How are the average rate of change and the instantaneous rate of change related for ƒ(x) = 2x + 5 ?
Since it is a linear function, that is, it can be represented by a straight line, they are the same.
The slope of the line is constant, so it is the same whether you take an average, or take the instantaneous rate of change.
To understand the relationship between the average rate of change and the instantaneous rate of change for the function ƒ(x) = 2x + 5, we need to first define each concept.
The average rate of change represents the overall change in the function output over a specific interval of the function's domain. It is determined by finding the slope of the secant line between two points on the function graph.

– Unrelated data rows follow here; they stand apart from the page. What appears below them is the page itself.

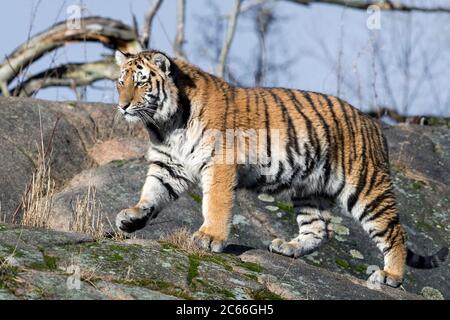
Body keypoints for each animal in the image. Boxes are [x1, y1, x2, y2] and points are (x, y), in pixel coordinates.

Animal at [113, 49, 446, 288]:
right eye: (120, 81)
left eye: (141, 81)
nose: (122, 106)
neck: (166, 124)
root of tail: (374, 124)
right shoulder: (168, 164)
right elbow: (152, 193)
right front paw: (131, 218)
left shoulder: (219, 163)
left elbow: (216, 203)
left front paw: (210, 237)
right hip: (310, 190)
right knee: (320, 230)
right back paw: (287, 247)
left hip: (366, 187)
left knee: (395, 231)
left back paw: (390, 276)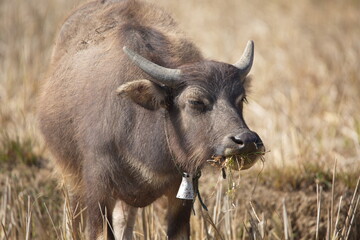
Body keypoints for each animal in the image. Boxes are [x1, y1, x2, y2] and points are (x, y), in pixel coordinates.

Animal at [38, 0, 264, 239]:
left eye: (241, 98)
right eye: (195, 101)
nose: (247, 141)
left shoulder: (181, 195)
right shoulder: (98, 192)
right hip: (70, 177)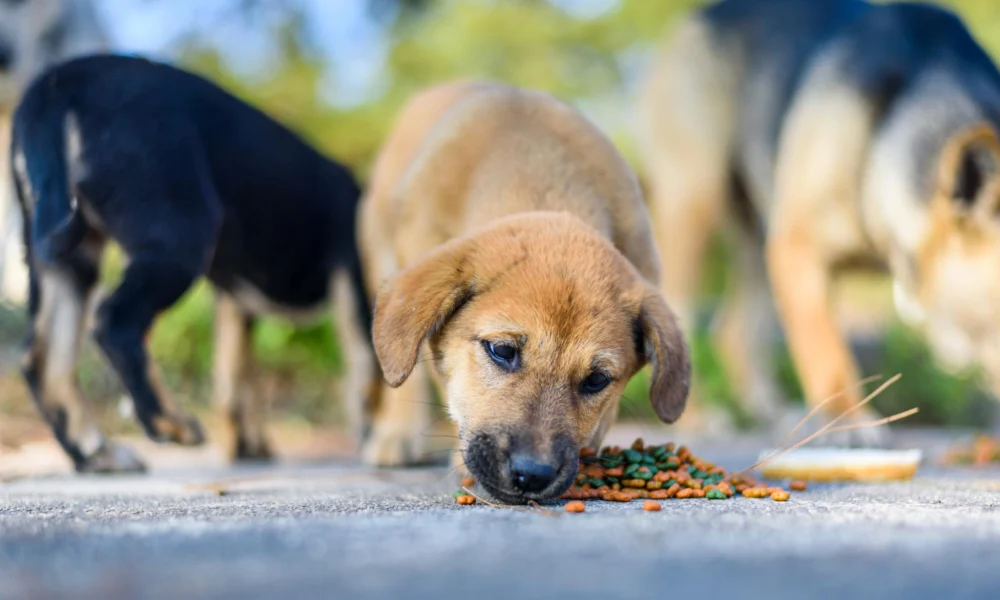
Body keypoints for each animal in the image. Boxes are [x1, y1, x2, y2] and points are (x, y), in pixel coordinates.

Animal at [9, 52, 376, 474]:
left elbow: (237, 380)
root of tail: (59, 79)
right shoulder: (353, 279)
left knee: (44, 360)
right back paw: (170, 422)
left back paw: (97, 454)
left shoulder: (235, 304)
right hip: (179, 237)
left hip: (67, 258)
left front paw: (250, 448)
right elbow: (366, 367)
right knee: (115, 324)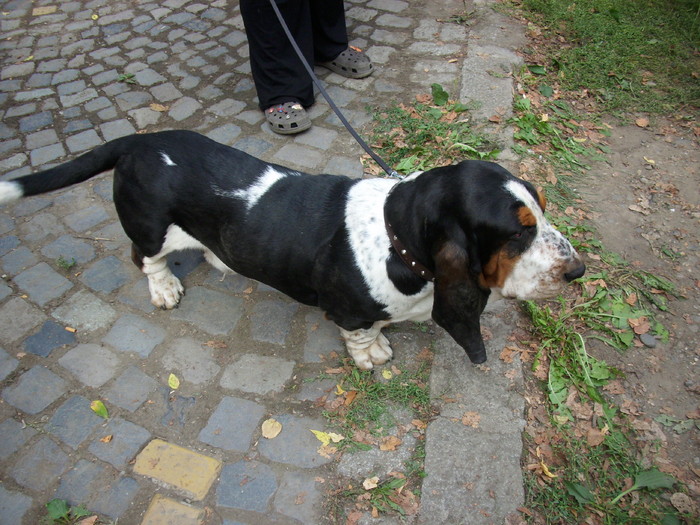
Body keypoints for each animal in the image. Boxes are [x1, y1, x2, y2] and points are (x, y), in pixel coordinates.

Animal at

The formula to calculate the average rate of change is:
Average Rate of Change = (ƒ(x₂) - ƒ(x₁)) / (x₂ - x₁)
On the other hand, the instantaneous rate of change represents the rate of change at a specific point on the function graph. It is determined by finding the slope of the tangent line at that particular point.

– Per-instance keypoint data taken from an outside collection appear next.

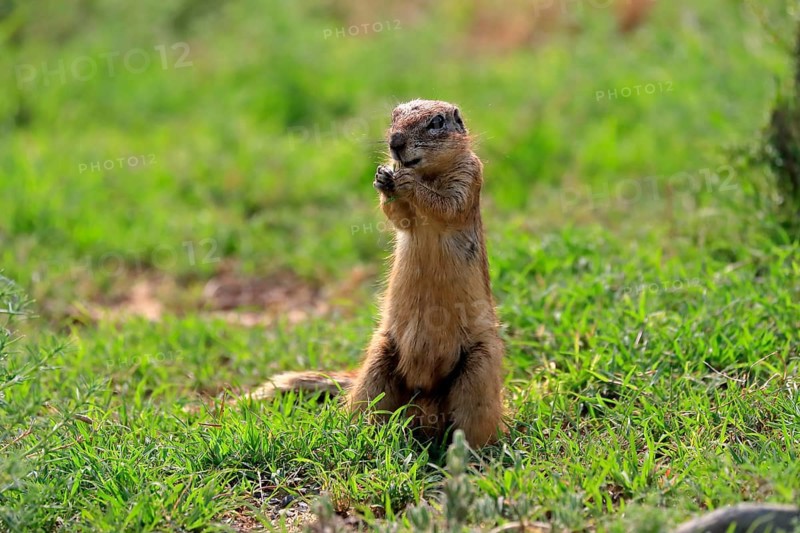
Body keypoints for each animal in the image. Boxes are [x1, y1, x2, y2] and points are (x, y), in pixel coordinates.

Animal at [248, 99, 505, 447]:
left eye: (437, 122)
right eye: (394, 116)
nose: (395, 142)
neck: (429, 172)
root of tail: (425, 401)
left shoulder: (469, 175)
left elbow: (447, 204)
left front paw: (406, 181)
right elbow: (398, 216)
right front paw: (383, 178)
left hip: (479, 370)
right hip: (378, 363)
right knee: (370, 407)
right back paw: (362, 434)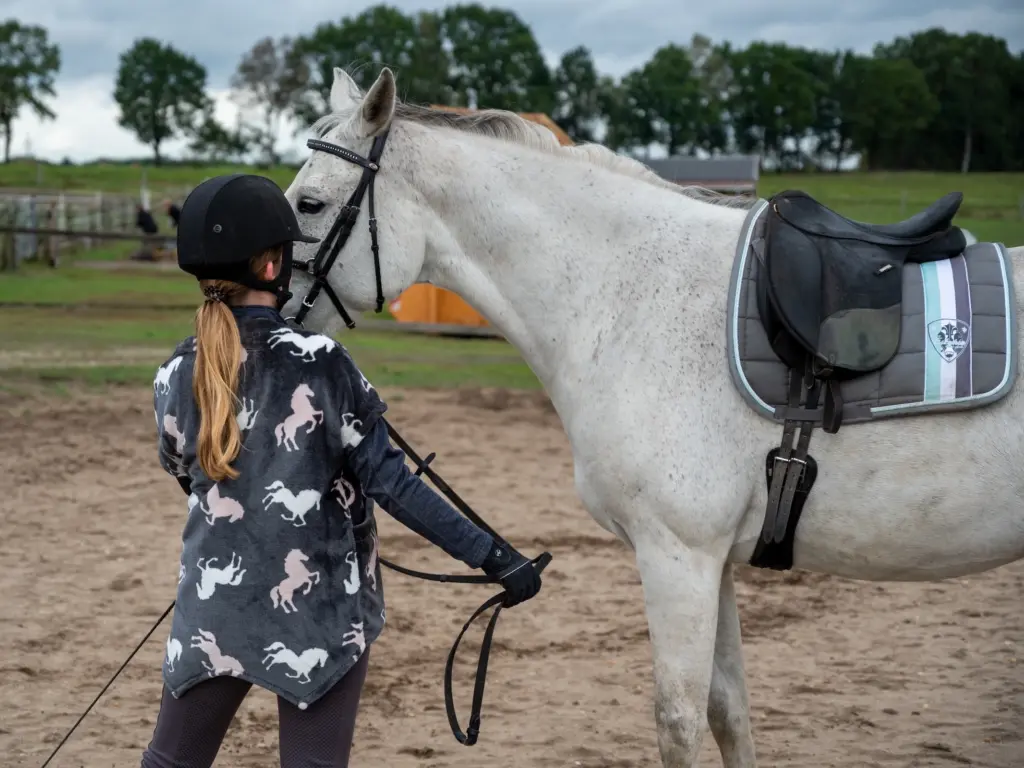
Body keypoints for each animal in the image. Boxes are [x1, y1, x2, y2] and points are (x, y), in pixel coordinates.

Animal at [280, 66, 1024, 768]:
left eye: (310, 203)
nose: (263, 302)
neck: (630, 297)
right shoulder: (714, 562)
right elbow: (729, 712)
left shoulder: (678, 556)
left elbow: (680, 721)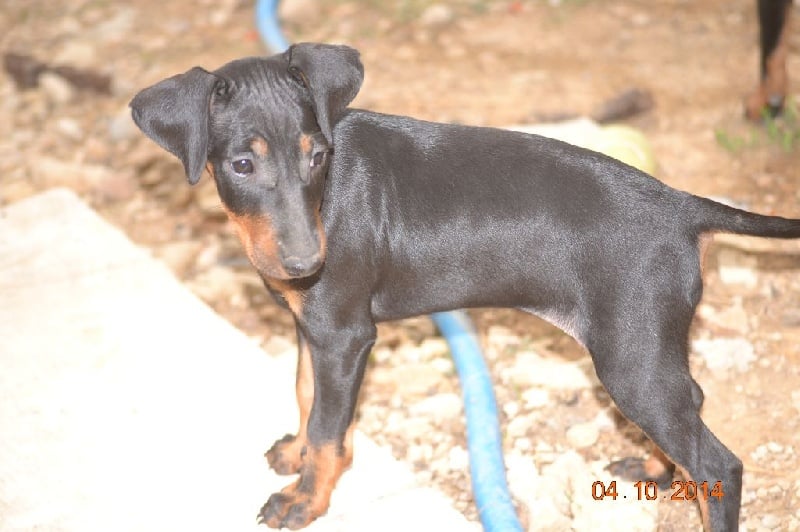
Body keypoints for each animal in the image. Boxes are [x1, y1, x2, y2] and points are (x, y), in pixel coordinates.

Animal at [130, 43, 800, 530]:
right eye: (242, 165)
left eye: (317, 156)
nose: (305, 262)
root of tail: (684, 208)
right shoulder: (310, 327)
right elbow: (305, 396)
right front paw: (294, 455)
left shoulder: (343, 335)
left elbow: (329, 430)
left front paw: (304, 499)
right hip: (648, 346)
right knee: (692, 405)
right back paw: (660, 469)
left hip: (629, 354)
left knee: (720, 462)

To calculate the instantaneous rate of change, we need to take the derivative of the function. In this case, the derivative of ƒ(x) = 2x + 5 is simply the coefficient of x, which is 2.

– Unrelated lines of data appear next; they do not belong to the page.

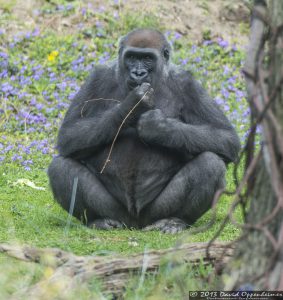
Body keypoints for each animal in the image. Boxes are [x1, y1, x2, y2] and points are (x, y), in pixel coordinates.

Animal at [47, 28, 241, 234]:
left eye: (148, 58)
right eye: (132, 57)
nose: (138, 73)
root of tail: (135, 224)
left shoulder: (189, 84)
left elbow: (226, 138)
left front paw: (158, 127)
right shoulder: (96, 77)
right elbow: (70, 134)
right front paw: (133, 106)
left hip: (154, 213)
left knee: (210, 163)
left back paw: (175, 220)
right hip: (118, 213)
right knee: (61, 167)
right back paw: (98, 219)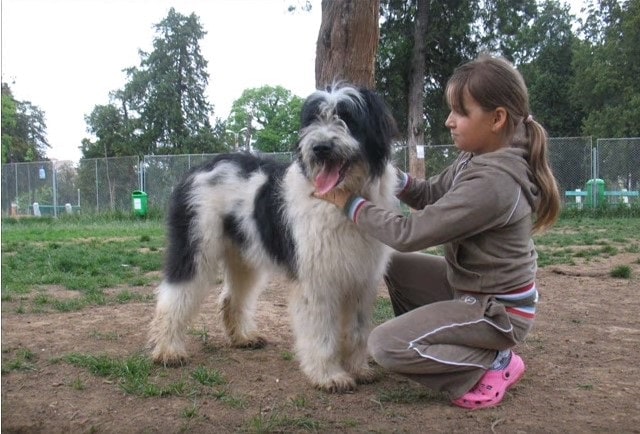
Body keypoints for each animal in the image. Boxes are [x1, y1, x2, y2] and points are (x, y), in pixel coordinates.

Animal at [151, 85, 400, 394]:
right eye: (314, 119)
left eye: (348, 117)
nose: (320, 147)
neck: (341, 201)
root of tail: (199, 167)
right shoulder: (317, 281)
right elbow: (322, 332)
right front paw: (329, 375)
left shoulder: (361, 279)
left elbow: (356, 330)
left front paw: (359, 369)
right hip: (194, 247)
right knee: (173, 297)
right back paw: (167, 350)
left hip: (243, 256)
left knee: (232, 297)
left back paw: (243, 338)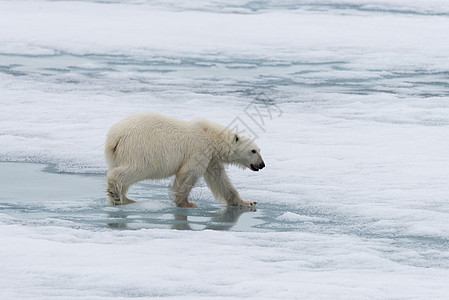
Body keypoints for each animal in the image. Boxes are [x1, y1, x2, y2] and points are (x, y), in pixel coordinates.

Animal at [104, 113, 266, 207]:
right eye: (253, 151)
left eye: (260, 150)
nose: (262, 164)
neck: (213, 137)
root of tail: (115, 136)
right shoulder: (199, 149)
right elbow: (188, 174)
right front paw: (187, 203)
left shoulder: (212, 158)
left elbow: (220, 179)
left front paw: (247, 202)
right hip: (142, 148)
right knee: (137, 168)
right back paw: (116, 193)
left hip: (117, 154)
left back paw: (124, 198)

Hence, the instantaneous rate of change for ƒ(x) = 2x + 5 is always 2.
Now, the relationship between the average rate of change and the instantaneous rate of change is that when the interval over which the average rate of change is calculated becomes infinitesimally small, it approaches the value of the instantaneous rate of change.
In our case, since the derivative is a constant 2, the instantaneous rate of change is always 2. As a result, regardless of the interval chosen, the average rate of change over that interval will always approach 2 as the interval becomes smaller.
Therefore, for the function ƒ(x) = 2x + 5, the average rate of change and the instantaneous rate of change are equal and constant, with both values being 2.